Last summer we hosted a workshop with over 200 combined campers to paint large murals about their spirit animals, family dynamics, and life goals. We challenged the kids, while painting, to write poems about the themes from the paintings that stood out to them. To my surprise, preteens evoked wisdom about positive body image, police brutality, climate change, equal rights, identity affirmations, and sustainability. Some of the poems were funny, while others made us cry. To this day, those canvases, and that collection of poetry are the best source of awe and wisdom that I possess.
Year after year, what surprises me most is that while on paper I’m teaching them, in actuality, they are teaching me.
From students In the Wampanoag tribe, the group indigenous to the island and eastern Massachusetts, I’ve learned that diversity is much larger than black and white. I learned that even I, as an inner city black man, a former at-risk youth, can and ought to be an ally for others who struggle and are unheard.
From some of our Caribbean visitors, I’ve learned that there is an entire diaspora of art and music out there to love and learn that speaks to me, and for me, even better than what I have encountered back home.

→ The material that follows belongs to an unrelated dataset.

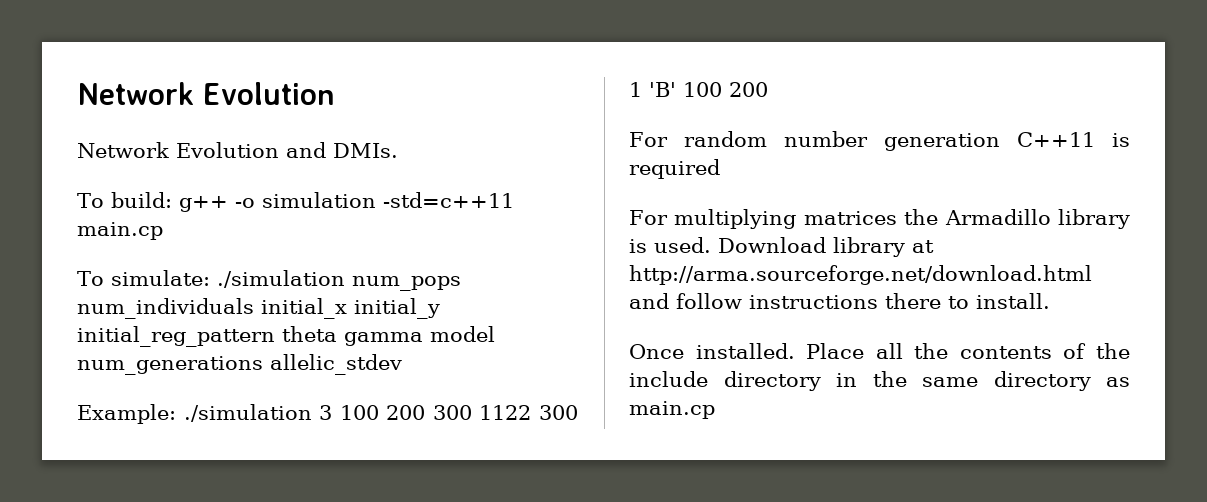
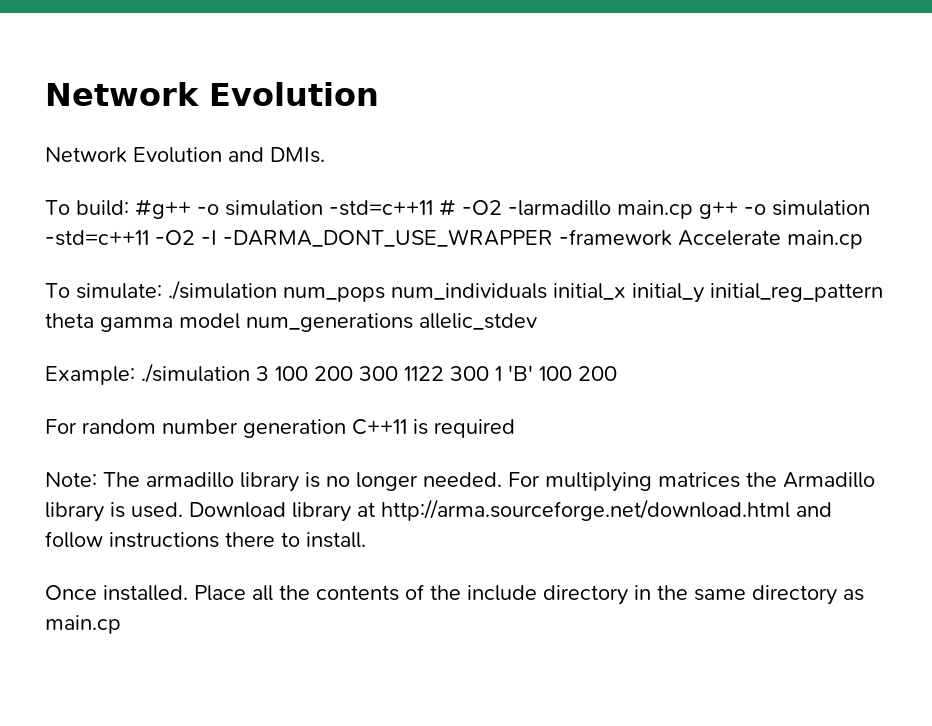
[178,192,514,212] g++ -o simulation -std=c++11 -> [135,199,870,219] [45,229,781,247] #g++ -o simulation -std=c++11 # -O2 -larmadillo main.cp g++ -o simulation -std=c++11 -O2 -I -DARMA_DONT_USE_WRAPPER -framework Accelerate
(720, 169) none -> [45,472,502,492] Note: The armadillo library is no longer needed.

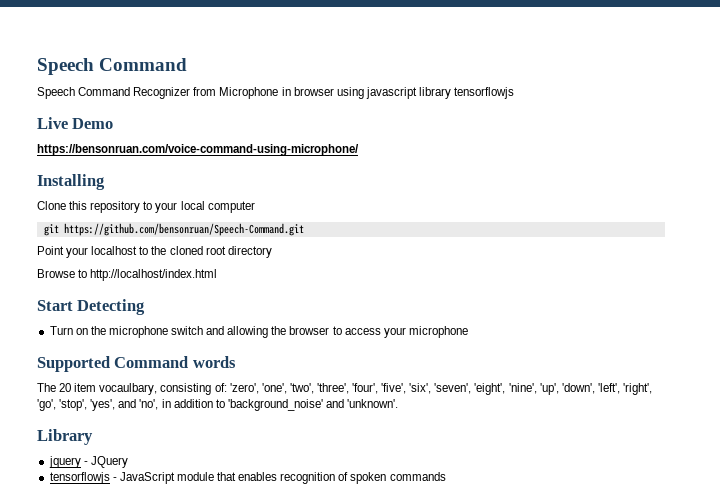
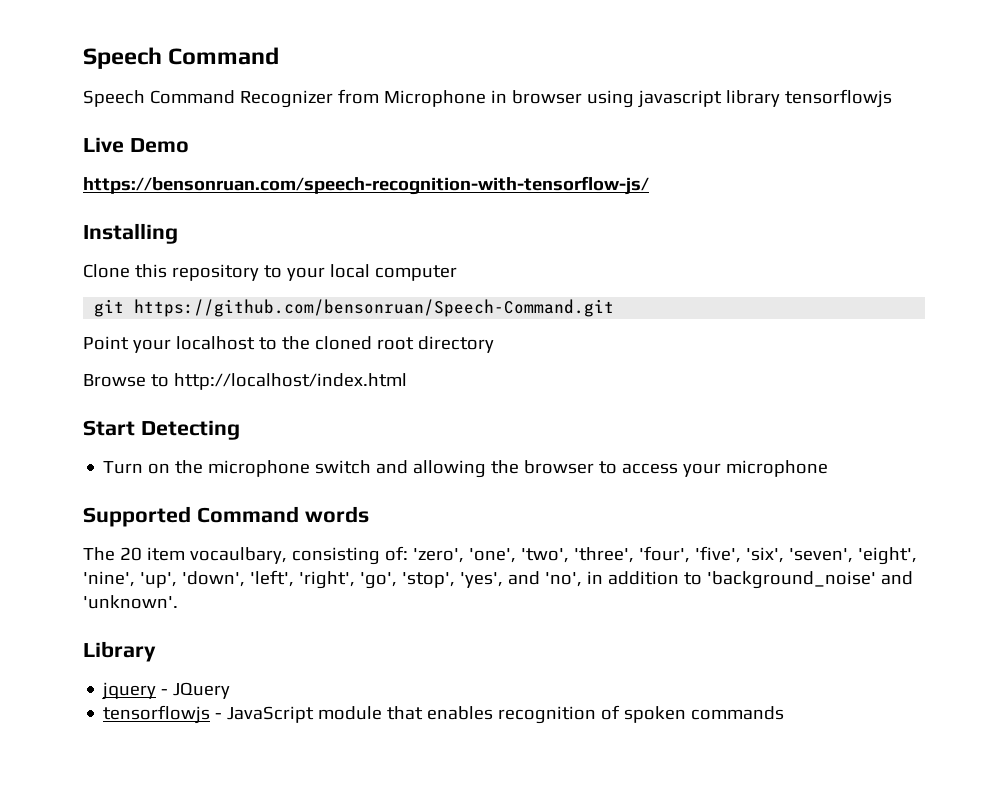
[37,144,359,156] https://bensonruan.com/voice-command-using-microphone/ -> [83,176,649,195] https://bensonruan.com/speech-recognition-with-tensorflow-js/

From toddlers, I’ve learned unconditional love. Teen counselors remind me how courageous we must be to try something new. And when students make a stick figure, a new art piece, or a paper mache rattle snake, I’m reminded that being a beginner is where possibility abounds and most grace is given, and that we should take on new challenges with pride and joy.
The most impactful memories have been: watching students who had a learning disability making sock puppets with as much vigor, skill, and focus as the rest; a student who had trouble sitting still, but who stayed in one spot for 90 minutes while painting an elephant sculpture; a young girl, who was typically shy, but during the performance for parents sang loudly and danced proudly on stage; and one child who seemed to always wear a smile, but in her poems we learned of her trauma and emotional needs.
Not only can we not judge a book by its cover, but if we actually take time to read we can learn more about our peers, and about ourselves than we ever thought possible
Since meeting Pam, I’ve had many ups and downs in life. I’ve made a fortune, lost it, and made it again. I’ve been heartbroken and a heartbreaker. I’ve gone in and out of school three times for various degrees. And I’ve seen 18 countries and 42 states. But no matter what happens, I know I’ll always be on Grove Street, in Vineyard Haven, at the Sense of Wonder camp mid-July, sitting criss-cross applesauce singing the jungle song with my mentors, cocreators, and friends.